The authors also found—consistent with a long-standing qualitative and quantitative literature—that norms about women’s engagement in any paid work, or about acceptable work for women and men, were of necessity looser in households living in extreme poverty.

The GrOW-supported baseline survey for the Punjab Economic Opportunities Programme in Pakistan explored households’ willingness to send members for training. To the researchers’ surprise, they found an openness to women taking part in training, so long as it took place in or near their villages. Similarly, half the unemployed women (31% of all women in their sample) reported that they were looking for work, as were 9% of women who were already working. Again, this indicates that norms prohibiting women from working may not be as strong as assumed, particularly if the work can be done close to home (i.e. not strongly violating norms about women’s mobility) (Cheenta et al. 2017).

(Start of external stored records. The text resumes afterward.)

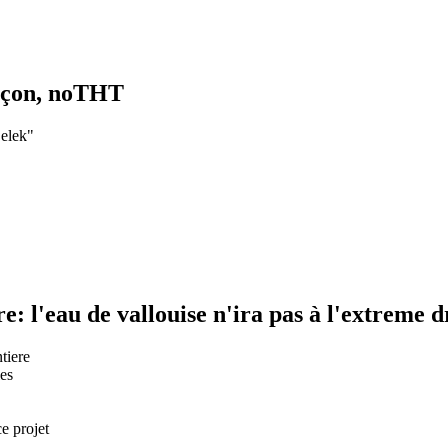
nçon, noTHT
 elek"
e: l'eau de vallouise n'ira pas à l'extreme d
tiere
les
e projet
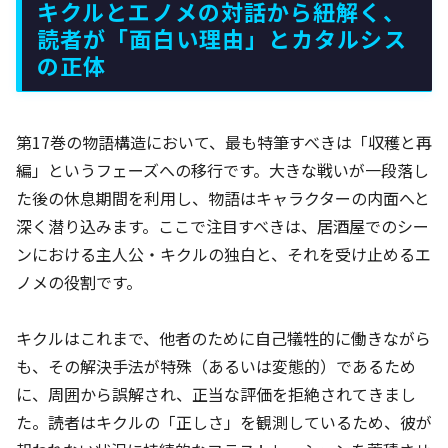
キクルとエノメの対話から紐解く、
読者が「面白い理由」とカタルシス
の正体
第17巻の物語構造において、最も特筆すべきは「収穫と再
編」というフェーズへの移行です。大きな戦いが一段落し
た後の休息期間を利用し、物語はキャラクターの内面へと
深く潜り込みます。ここで注目すべきは、居酒屋でのシー
ンにおける主人公・キクルの独白と、それを受け止めるエ
ノメの役割です。
キクルはこれまで、他者のために自己犠牲的に働きながら
も、その解決手法が特殊（あるいは変態的）であるため
に、周囲から誤解され、正当な評価を拒絶されてきまし
た。読者はキクルの「正しさ」を観測しているため、彼が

Qualitative research in Kagera region, Tanzania, undertaken as part of GrOW- supported research by Kamanzi and colleagues on early labour market transitions, found that norms about paid work were changing rapidly among young women, reflecting generational change:

Those days where our mothers were to ask for money from our fathers, even for simple things like underwear, are gone: we need our own money, and this means that we should work.

Now like me who has gone to school, why did I go there? To stay at home and do what? ... Do you need to go to school to remain at home? Why don’t you stay there from the word go?

(Kamanzi et al. 2017; 15)

However, parallel focus groups with young men also documented unease about women’s work outside the home, particularly in tenns of impact on family life.